• **ASSIGNED TASK**
Exact copies of the lines below are the goal; any images in them are dropped.

═════ RECORDS TO PROCESS ═════

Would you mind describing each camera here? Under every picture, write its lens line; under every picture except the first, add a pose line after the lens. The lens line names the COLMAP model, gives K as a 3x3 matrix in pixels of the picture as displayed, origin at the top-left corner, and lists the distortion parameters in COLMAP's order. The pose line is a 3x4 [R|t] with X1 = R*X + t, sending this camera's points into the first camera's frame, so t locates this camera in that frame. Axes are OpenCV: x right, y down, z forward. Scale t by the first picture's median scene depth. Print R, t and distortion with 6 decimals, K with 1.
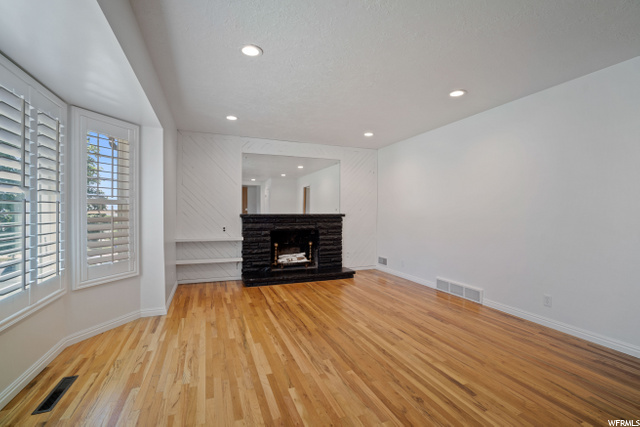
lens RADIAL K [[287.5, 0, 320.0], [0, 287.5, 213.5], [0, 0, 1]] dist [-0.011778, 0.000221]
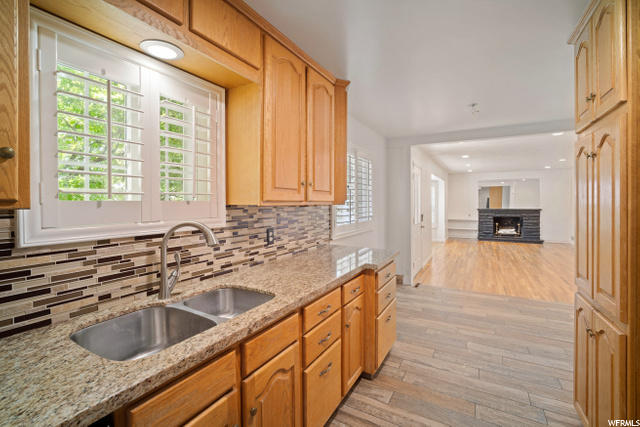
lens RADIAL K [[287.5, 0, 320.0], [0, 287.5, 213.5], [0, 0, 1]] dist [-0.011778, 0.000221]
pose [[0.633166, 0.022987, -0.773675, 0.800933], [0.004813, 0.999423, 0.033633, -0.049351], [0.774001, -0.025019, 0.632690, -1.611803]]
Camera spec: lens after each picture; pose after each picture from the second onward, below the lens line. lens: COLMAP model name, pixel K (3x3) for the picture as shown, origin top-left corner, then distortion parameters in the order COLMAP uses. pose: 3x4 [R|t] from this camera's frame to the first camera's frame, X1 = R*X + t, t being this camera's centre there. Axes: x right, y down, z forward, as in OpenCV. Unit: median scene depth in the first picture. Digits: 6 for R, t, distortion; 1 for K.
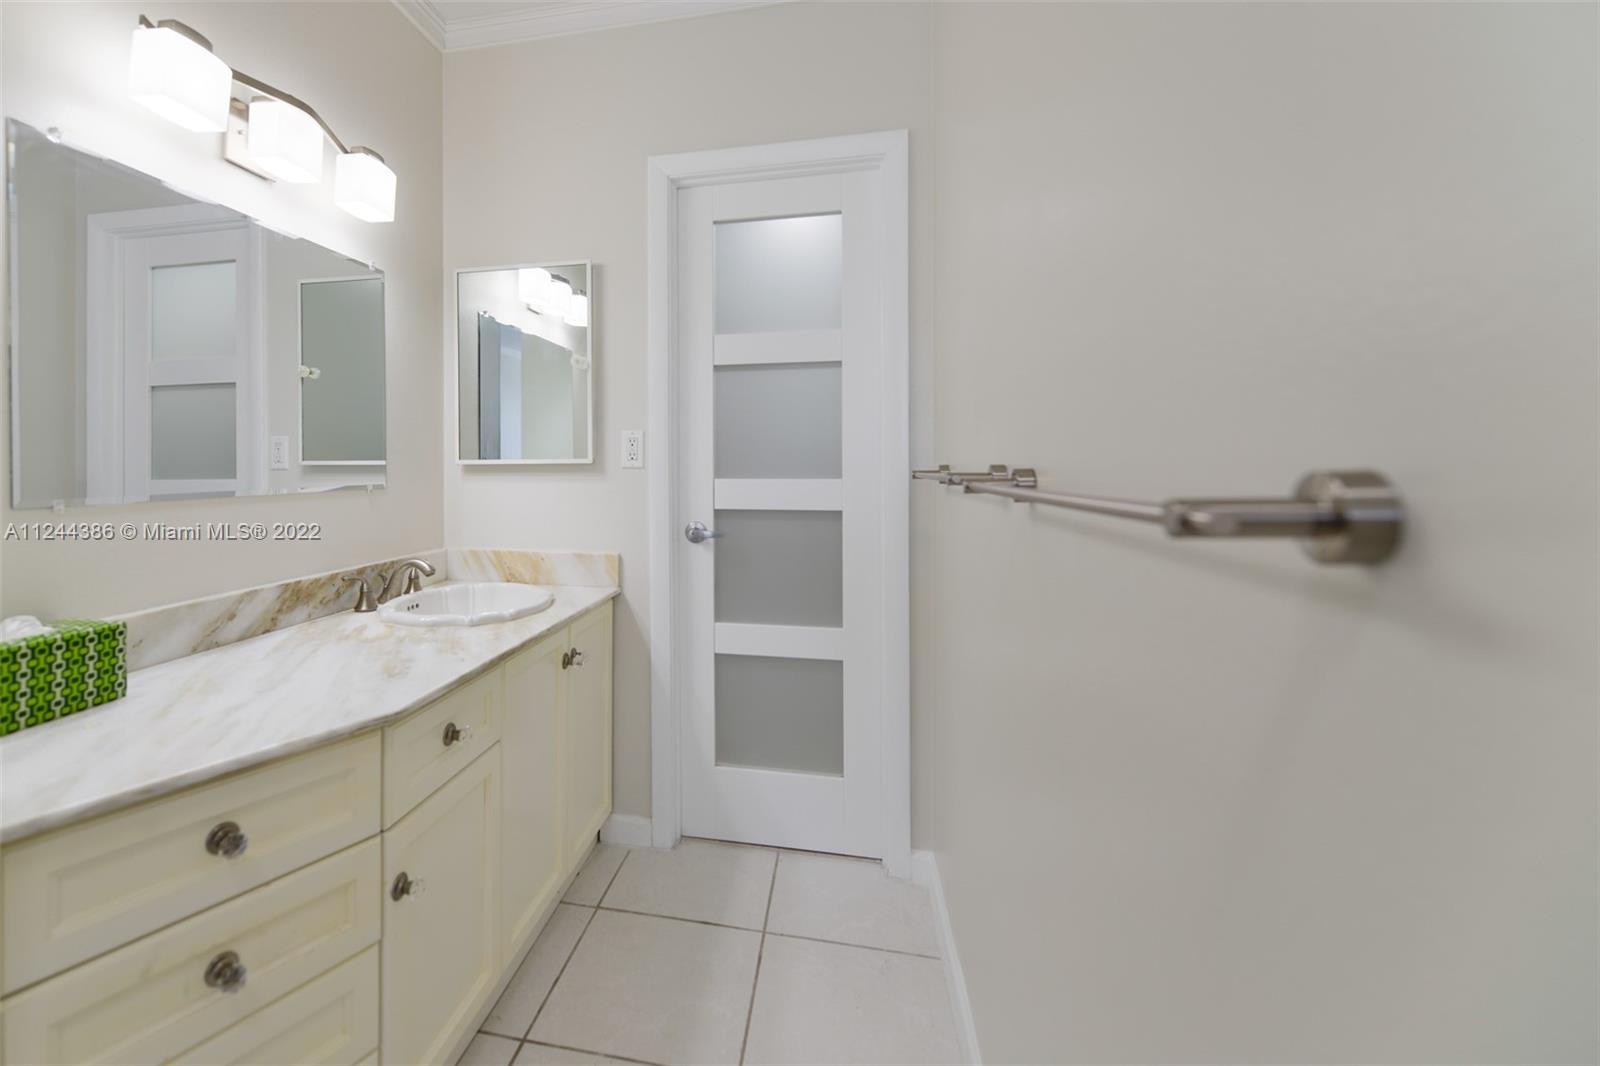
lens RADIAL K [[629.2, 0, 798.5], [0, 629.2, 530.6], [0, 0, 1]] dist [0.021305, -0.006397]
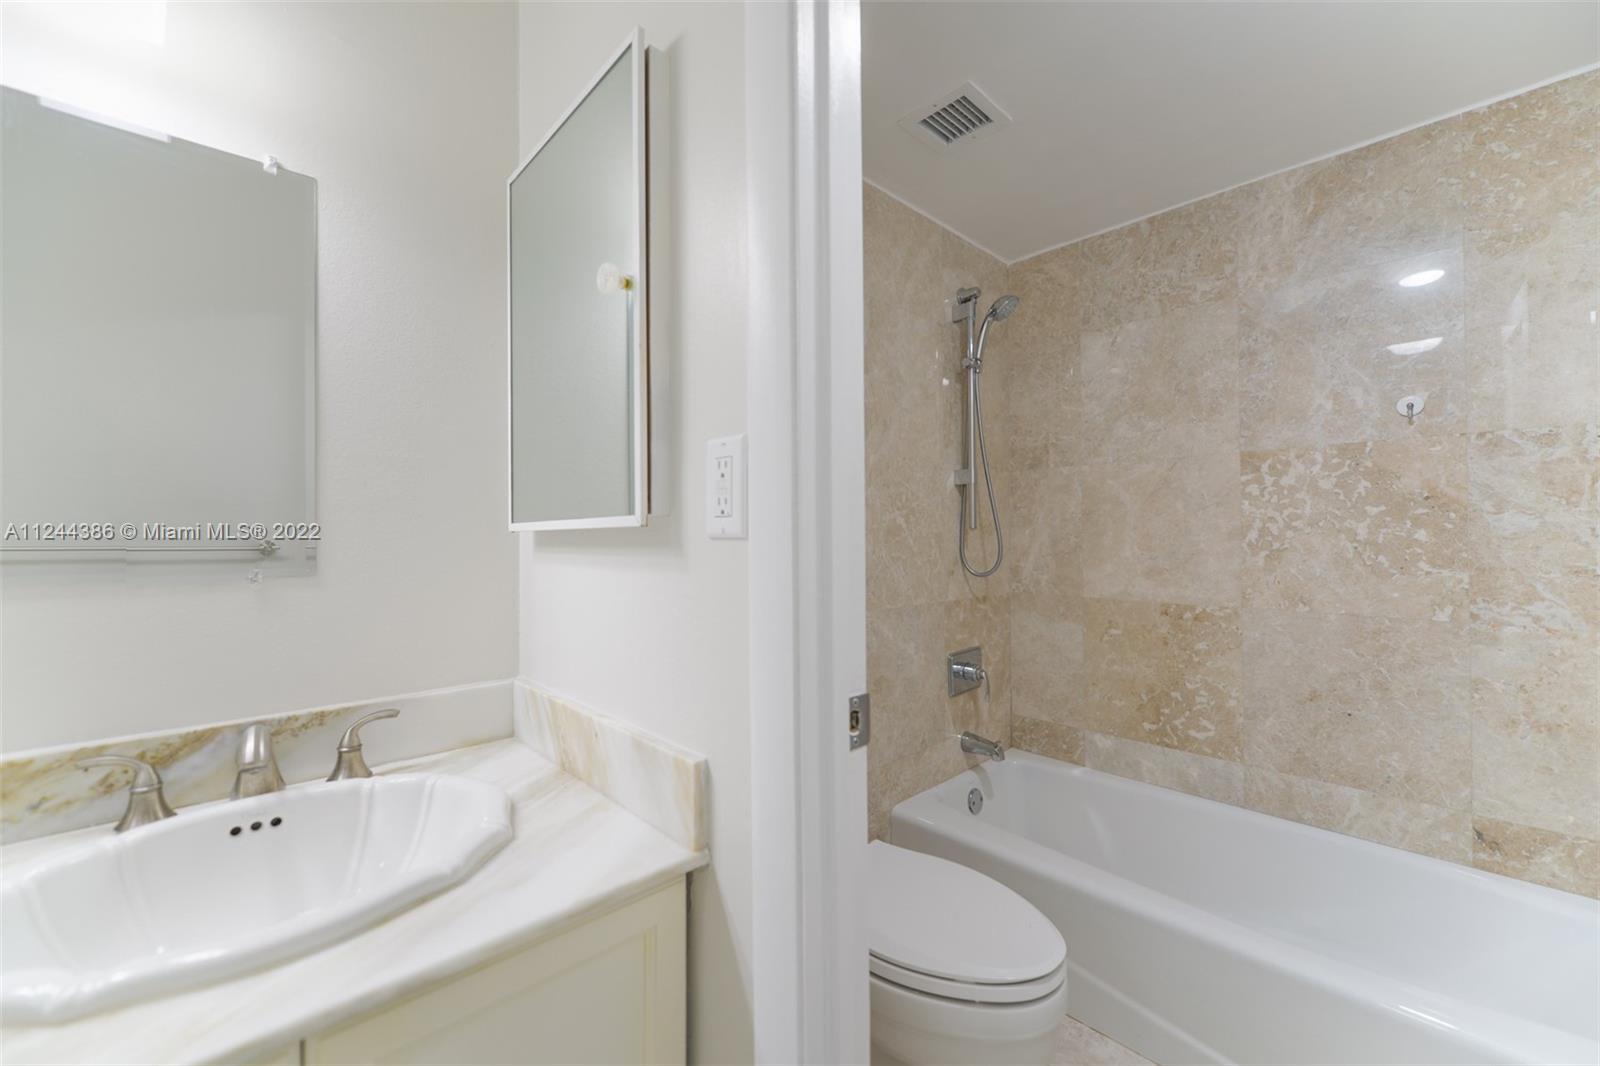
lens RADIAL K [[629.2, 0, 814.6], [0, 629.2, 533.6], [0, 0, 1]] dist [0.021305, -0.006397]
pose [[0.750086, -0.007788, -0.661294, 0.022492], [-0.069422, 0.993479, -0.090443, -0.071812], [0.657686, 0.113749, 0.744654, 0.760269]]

═════

• **RESULT**
Would you mind describing each camera here? Under every picture, write its lens line; under every picture except the first, add a pose line after the lens. The lens line names the COLMAP model, gives K as a 3x3 matrix in pixels of the picture as displayed, origin at the top-left corner, and lists the distortion parameters in COLMAP's order. The pose line is a 3x4 [R|t] with X1 = R*X + t, sending this camera's points into the first camera's frame, so t locates this camera in that frame. Axes are OpenCV: x right, y down, z forward. Scale t by the first picture's median scene depth. Print R, t and distortion with 6 decimals, K with 1.
lens RADIAL K [[287.5, 0, 320.0], [0, 287.5, 213.5], [0, 0, 1]] dist [-0.011778, 0.000221]
lens RADIAL K [[287.5, 0, 320.0], [0, 287.5, 213.5], [0, 0, 1]] dist [-0.011778, 0.000221]
pose [[0.633166, 0.022987, -0.773675, 0.800933], [0.004813, 0.999423, 0.033633, -0.049351], [0.774001, -0.025019, 0.632690, -1.611803]]
Camera spec: lens after each picture; pose after each picture from the second onward, below the lens line. lens: COLMAP model name, pixel K (3x3) for the picture as shown, origin top-left corner, then distortion parameters in the order COLMAP uses. pose: 3x4 [R|t] from this camera's frame to the first camera's frame, X1 = R*X + t, t being this camera's centre there. Axes: x right, y down, z forward, as in OpenCV. Unit: median scene depth in the first picture. Digits: 6 for R, t, distortion; 1 for K.
lens RADIAL K [[629.2, 0, 798.5], [0, 629.2, 530.6], [0, 0, 1]] dist [0.021305, -0.006397]
lens RADIAL K [[629.2, 0, 814.6], [0, 629.2, 533.6], [0, 0, 1]] dist [0.021305, -0.006397]
pose [[0.750086, -0.007788, -0.661294, 0.022492], [-0.069422, 0.993479, -0.090443, -0.071812], [0.657686, 0.113749, 0.744654, 0.760269]]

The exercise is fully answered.